Yes, God had been waiting for her. That must have been the message of her dream. She would not disappoint him. Why, today was the start of everything! Hundreds of thousands would come to the exhibition. They would hear her, hear the Word. Besides, Jake Marlowe had chosen her personally. Sarah had been lonely, and Jake had been so kind. Together, the two of them would be unstoppable. She was being silly, letting a dream get to her. Snake oil salesmen. That was what Diviners were. What match were they against the hand of the Almighty?

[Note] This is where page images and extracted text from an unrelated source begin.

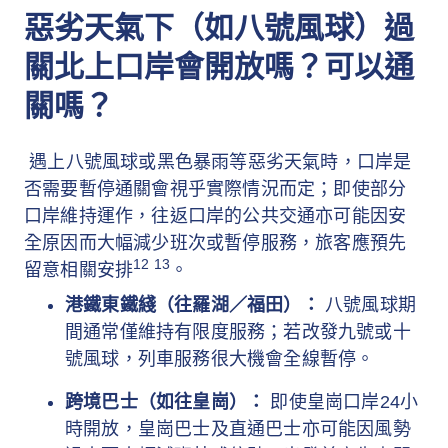
惡劣天氣下（如八號風球）過
關北上口岸會開放嗎？可以通
關嗎？
遇上八號風球或黑色暴雨等惡劣天氣時，口岸是
否需要暫停通關會視乎實際情況而定；即使部分
口岸維持運作，往返口岸的公共交通亦可能因安
全原因而大幅減少班次或暫停服務，旅客應預先
12 13
留意相關安排
。
港鐵東鐵綫（往羅湖／福田）：
八號風球期
間通常僅維持有限度服務；若改發九號或十
號風球，列車服務很大機會全線暫停。
跨境巴士（如往皇崗）：
即使皇崗口岸24小
時開放，皇崗巴士及直通巴士亦可能因風勢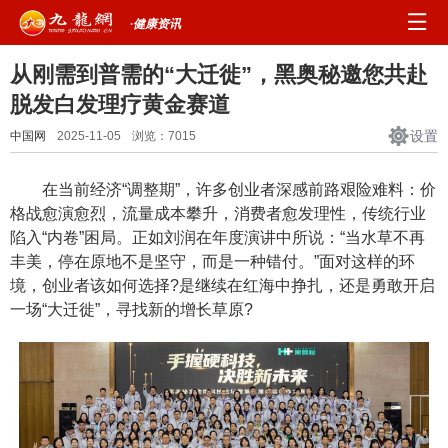
·健康资讯
从刚需到普需的“大迁徙”，黑奥秘邀您共赴
脱发白发理疗黄金赛道
设置
中国网
2025-11-05
浏览：
7015
在当前经济“调整期”，许多创业者深感前路艰险难料：价
格战愈演愈烈，流量成本攀升，消费者愈发理性，传统行业
陷入“内卷”困局。正如刘润在年度演讲中所说：“当水草不再
丰美，停在原地不是坚守，而是一种错付。”面对这样的环
境，创业者该如何选择?是继续在红海中挣扎，还是勇敢开启
一场“大迁徙”，寻找新的增长草原?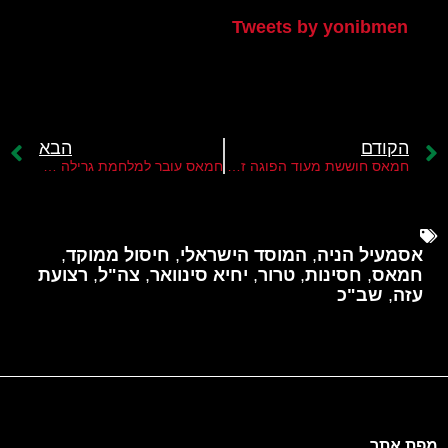
Tweets by yonibmen
הקודם
הבא
חמאס חוששת מעוד הפוגה זמנית
חמאס עובר למלחמת גרילה ברצועת עזה
אסמעיל הניה
,
המוסד הישראלי
,
חיסול ממוקד
,
חמאס
,
חסינות
,
טרור
,
יחיא סינוואר
,
צה"ל
,
רצועת
עזה
,
שב"כ
מפת אתר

By the time she pinned the fresh orchid to her Crusaders cape, Sarah had pushed aside her misgivings. Jake had sent a driver for her.
Mrs. Jake Marlowe. Yes, that was a fine name.
Sarah stepped out into the glorious spring day. It smelled of roses. It smelled of success.
From his room high atop the Astor Hotel, Jake Marlowe scowled at his watch. “Where the devil is he?”
“We’ve looked everywhere, Mr. Marlowe,” the man said apologetically.
“He’s six-foot-four and the size of Adonis. You’re telling me he can hide that easily?”
“Sorry, sir.”
“Fine!” Marlowe grumbled, straightening his collar. “We’ll have to head to the fairgrounds without him. But don’t stop looking.”